• Latihan 1: Terjemahkan ke dalam bahasa Inggris kalimat dari kutipan teks tentang refleksi atas Ulangan 16:18-20 berikut: "Cerita di atas adalah cara dan perilaku oknum hakim dan panitera sebagai kaum elit yang silau akan uang dan seks lalu memutarbalikkan kebenaran dan keadilan dalam proses hukum."

• Kutipan Teks:

※ ※ ※

Refleksi Terhadap Teks Kitab Ulangan 16 : 18-20
(Pdt. Elisa Maplani)
Masih segar di ingatan kita Akil Mochtar mantan ketua Mahkama Konstitusi ditangkap Komisi Pemberantasan Korupsi (KPK) karena menerima suap pada beberapa perkara PILKADA yang diperkirakan mencapai Rp.100-200 miliar. Kejadian serupa juga menimpa Patrialis Akbar, mantan Menteri Hukum dan Hak Asasi Manusia (Kemenkumham) di era Presiden SBY – yang kemudian ditunjuk SBY sebagai hakim konstitusi- ditangkap KPK karena menerima suap impor daging sebesar Rp.2,15 miliar dan gratifikasi seks. Ada pula delapan (8) orang hakim dan panitera di Medan, terciduk Operasi Tangkap Tangan (OTT) KPK karena soal suap terkait penanganan perkara Tindak Pidana Korupsi (Tipikor) di Medan.
Cerita di atas adalah cara dan perilaku oknum hakim dan panitera sebagai kaum elit yang silau akan uang dan seks lalu memutarbalikkan kebenaran dan keadilan dalam proses hukum.

※ ※ ※

• Data Latihan:
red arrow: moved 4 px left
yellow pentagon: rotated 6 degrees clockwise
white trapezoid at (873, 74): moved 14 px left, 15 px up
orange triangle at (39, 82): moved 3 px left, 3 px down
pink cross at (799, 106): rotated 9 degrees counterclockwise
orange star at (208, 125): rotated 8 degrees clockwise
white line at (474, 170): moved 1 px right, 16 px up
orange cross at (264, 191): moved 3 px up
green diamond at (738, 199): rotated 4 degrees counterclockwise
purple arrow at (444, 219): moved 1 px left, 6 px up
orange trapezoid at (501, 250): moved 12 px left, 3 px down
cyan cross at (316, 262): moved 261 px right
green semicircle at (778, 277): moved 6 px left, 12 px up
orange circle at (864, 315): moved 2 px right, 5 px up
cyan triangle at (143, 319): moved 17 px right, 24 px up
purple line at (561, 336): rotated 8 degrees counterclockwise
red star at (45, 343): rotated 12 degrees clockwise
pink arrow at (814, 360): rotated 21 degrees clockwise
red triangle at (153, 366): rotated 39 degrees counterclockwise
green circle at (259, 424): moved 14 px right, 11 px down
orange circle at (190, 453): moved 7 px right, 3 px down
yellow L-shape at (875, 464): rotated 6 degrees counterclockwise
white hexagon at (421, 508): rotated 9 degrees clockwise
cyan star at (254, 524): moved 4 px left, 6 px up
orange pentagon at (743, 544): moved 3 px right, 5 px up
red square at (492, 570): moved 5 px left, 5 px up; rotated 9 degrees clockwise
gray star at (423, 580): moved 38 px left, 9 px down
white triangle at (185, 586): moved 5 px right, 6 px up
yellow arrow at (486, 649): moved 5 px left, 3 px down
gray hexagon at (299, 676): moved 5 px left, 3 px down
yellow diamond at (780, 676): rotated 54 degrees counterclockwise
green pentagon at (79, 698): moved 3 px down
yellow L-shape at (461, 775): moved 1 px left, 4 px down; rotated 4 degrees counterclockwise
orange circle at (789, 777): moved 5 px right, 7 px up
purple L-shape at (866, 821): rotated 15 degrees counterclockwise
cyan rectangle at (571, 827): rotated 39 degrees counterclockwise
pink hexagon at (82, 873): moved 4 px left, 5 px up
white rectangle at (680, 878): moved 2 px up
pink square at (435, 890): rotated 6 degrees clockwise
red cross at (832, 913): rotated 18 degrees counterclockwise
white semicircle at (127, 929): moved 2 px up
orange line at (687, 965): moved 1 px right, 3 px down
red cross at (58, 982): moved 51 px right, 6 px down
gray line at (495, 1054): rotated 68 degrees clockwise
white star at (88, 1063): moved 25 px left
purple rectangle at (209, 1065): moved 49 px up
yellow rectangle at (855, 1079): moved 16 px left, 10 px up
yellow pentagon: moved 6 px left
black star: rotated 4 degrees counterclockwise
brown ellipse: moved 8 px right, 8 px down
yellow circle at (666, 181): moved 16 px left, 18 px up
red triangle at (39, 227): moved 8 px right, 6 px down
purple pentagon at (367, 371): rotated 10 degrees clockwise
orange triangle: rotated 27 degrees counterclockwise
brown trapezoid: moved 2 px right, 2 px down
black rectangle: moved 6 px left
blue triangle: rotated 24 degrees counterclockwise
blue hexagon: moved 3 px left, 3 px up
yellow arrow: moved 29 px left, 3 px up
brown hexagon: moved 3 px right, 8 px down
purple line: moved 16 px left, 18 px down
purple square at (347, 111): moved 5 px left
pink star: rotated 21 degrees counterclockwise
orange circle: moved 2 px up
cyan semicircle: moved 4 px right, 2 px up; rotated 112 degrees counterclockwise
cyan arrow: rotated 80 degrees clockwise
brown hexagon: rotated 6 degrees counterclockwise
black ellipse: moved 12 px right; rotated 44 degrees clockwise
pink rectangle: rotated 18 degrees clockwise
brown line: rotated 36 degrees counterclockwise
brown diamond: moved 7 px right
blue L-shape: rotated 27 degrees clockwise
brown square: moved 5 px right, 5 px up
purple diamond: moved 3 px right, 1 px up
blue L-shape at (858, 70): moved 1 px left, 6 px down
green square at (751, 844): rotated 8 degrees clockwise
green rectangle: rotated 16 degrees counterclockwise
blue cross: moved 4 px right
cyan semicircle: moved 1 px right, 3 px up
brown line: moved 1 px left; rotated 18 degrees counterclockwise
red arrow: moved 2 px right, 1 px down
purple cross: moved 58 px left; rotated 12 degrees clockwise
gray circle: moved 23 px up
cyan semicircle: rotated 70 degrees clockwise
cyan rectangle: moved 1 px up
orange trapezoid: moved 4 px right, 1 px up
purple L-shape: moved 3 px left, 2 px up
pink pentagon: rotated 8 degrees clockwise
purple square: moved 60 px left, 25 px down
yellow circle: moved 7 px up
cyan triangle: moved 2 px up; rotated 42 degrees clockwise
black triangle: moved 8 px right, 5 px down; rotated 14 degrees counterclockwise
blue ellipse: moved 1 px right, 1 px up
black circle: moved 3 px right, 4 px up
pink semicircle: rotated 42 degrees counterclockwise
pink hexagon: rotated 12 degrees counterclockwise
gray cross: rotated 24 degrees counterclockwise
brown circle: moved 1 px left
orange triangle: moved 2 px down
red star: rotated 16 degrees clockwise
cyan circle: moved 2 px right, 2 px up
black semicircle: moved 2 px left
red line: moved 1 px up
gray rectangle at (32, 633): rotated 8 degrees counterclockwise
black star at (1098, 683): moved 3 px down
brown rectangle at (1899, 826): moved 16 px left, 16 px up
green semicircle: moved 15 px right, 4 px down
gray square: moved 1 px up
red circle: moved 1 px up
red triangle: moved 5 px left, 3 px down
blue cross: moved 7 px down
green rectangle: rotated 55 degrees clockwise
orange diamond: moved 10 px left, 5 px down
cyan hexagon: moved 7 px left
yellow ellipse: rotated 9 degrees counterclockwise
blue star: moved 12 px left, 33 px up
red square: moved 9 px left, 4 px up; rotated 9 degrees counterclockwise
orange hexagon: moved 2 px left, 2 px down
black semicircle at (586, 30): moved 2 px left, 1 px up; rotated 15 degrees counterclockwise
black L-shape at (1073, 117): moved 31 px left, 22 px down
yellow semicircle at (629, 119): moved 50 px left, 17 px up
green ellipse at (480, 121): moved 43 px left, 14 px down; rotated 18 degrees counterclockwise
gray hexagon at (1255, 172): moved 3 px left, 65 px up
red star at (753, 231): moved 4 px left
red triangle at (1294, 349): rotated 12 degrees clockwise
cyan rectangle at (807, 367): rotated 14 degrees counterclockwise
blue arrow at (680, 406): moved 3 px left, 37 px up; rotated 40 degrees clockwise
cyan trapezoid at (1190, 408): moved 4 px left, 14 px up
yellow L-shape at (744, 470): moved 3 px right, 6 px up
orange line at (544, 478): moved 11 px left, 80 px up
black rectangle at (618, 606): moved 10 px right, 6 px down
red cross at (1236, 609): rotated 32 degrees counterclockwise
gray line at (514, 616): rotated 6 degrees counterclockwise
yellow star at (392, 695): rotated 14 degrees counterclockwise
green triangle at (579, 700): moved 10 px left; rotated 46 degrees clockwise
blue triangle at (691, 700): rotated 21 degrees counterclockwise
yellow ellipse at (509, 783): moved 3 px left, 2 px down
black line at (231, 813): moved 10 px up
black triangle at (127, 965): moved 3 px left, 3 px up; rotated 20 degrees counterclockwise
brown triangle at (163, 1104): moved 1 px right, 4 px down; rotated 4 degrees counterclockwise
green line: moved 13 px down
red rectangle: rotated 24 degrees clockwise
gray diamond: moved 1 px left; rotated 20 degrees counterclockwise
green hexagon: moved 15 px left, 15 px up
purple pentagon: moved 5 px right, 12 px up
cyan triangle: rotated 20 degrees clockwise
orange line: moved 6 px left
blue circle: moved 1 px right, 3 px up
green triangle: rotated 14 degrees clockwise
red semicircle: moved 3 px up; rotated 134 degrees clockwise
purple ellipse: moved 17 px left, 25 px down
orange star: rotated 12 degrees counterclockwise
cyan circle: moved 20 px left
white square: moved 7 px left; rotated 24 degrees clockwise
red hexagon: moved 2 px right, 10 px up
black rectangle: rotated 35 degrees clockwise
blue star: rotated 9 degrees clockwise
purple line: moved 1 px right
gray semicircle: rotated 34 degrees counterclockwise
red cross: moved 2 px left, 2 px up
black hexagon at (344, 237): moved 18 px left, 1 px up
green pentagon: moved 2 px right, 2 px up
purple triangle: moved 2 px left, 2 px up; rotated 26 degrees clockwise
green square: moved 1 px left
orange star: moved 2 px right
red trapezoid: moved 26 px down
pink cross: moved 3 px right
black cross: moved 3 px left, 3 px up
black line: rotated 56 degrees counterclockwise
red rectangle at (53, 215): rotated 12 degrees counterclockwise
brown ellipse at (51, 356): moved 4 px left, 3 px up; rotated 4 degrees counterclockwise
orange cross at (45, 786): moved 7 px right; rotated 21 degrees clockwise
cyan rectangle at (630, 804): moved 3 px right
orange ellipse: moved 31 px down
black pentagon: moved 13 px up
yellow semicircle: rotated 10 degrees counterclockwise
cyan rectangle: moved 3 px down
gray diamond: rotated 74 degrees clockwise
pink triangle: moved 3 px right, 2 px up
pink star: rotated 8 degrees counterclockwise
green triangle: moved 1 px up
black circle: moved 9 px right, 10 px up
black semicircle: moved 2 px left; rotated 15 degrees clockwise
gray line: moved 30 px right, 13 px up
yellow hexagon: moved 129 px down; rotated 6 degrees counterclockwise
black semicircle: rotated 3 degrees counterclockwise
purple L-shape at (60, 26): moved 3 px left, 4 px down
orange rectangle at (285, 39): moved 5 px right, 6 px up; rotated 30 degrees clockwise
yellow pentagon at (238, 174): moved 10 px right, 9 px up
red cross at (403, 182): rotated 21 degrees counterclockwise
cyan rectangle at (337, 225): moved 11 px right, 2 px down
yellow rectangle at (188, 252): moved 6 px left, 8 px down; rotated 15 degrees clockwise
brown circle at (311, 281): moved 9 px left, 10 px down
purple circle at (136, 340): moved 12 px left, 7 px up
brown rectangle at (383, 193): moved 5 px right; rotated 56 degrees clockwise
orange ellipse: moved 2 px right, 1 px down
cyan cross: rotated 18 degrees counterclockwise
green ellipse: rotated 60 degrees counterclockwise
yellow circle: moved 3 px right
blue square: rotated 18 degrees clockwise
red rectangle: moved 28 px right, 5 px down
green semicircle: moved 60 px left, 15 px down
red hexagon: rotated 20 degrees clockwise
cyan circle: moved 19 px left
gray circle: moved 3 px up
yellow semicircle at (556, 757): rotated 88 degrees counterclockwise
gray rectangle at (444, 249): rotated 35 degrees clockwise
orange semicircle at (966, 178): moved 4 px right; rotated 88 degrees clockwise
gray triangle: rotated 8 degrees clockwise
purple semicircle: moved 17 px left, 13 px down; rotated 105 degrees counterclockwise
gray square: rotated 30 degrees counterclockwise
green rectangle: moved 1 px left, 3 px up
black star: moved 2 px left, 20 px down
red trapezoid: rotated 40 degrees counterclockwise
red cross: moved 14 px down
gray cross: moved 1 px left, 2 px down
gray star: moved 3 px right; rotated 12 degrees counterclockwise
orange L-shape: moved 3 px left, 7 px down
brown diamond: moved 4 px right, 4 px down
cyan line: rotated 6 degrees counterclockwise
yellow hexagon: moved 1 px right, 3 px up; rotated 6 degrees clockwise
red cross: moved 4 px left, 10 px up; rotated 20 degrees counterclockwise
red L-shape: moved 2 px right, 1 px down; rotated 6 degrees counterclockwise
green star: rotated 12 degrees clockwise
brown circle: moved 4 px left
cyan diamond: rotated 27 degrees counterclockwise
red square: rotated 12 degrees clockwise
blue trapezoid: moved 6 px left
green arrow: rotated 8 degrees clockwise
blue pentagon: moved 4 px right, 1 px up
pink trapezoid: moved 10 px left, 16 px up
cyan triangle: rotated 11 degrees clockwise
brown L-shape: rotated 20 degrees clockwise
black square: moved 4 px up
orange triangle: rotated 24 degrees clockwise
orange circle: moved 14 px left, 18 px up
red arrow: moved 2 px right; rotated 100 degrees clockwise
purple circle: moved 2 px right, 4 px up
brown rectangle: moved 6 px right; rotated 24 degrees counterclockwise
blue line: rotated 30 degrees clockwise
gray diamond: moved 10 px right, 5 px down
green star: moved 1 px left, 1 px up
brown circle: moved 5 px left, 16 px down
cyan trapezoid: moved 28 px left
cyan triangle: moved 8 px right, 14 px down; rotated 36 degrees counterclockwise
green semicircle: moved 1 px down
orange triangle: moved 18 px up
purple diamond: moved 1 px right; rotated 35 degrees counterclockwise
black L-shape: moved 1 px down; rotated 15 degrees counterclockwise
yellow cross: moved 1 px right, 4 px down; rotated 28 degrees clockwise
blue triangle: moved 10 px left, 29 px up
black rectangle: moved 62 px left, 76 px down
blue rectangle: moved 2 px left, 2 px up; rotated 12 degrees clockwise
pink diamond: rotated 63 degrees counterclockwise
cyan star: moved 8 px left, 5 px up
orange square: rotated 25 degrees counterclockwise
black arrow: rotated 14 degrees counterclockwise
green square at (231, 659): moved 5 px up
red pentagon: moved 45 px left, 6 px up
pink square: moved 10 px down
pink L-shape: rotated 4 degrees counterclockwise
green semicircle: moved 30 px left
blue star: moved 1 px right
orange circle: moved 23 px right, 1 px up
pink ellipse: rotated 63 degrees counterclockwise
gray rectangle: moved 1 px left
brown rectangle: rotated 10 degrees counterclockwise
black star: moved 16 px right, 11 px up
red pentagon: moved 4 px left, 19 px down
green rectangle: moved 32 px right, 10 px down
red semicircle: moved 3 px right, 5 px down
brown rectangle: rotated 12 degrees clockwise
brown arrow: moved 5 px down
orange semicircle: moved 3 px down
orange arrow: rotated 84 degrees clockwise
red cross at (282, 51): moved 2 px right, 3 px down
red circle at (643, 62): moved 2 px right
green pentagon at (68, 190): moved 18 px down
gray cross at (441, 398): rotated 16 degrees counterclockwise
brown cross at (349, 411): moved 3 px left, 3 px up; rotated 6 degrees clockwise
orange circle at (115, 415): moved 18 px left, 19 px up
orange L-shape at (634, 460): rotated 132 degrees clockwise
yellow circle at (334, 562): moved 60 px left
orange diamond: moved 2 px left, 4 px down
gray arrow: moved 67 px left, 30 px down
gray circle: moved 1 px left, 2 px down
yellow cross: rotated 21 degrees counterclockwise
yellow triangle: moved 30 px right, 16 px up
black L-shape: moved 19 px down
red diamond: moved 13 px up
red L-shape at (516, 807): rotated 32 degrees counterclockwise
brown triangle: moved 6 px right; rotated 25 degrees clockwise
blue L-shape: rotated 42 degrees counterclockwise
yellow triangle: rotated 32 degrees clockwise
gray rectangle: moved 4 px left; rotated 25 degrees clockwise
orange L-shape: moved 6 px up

※ ※ ※

• Latihan 2: Tulis ulang tanpa perubahan semua baris catatan di atas, dari baris pertama catatan sampai baris yang memuat "red star at (45, 343): rotated", termasuk kedua ujungnya.

• Jawaban Tertulis 1: The story above is the way and conduct of rogue judges and court clerks as an elite class dazzled by money and sex, who then twist truth and justice in the legal process.

• Jawaban Tertulis 2:
red arrow: moved 4 px left
yellow pentagon: rotated 6 degrees clockwise
white trapezoid at (873, 74): moved 14 px left, 15 px up
orange triangle at (39, 82): moved 3 px left, 3 px down
pink cross at (799, 106): rotated 9 degrees counterclockwise
orange star at (208, 125): rotated 8 degrees clockwise
white line at (474, 170): moved 1 px right, 16 px up
orange cross at (264, 191): moved 3 px up
green diamond at (738, 199): rotated 4 degrees counterclockwise
purple arrow at (444, 219): moved 1 px left, 6 px up
orange trapezoid at (501, 250): moved 12 px left, 3 px down
cyan cross at (316, 262): moved 261 px right
green semicircle at (778, 277): moved 6 px left, 12 px up
orange circle at (864, 315): moved 2 px right, 5 px up
cyan triangle at (143, 319): moved 17 px right, 24 px up
purple line at (561, 336): rotated 8 degrees counterclockwise
red star at (45, 343): rotated 12 degrees clockwise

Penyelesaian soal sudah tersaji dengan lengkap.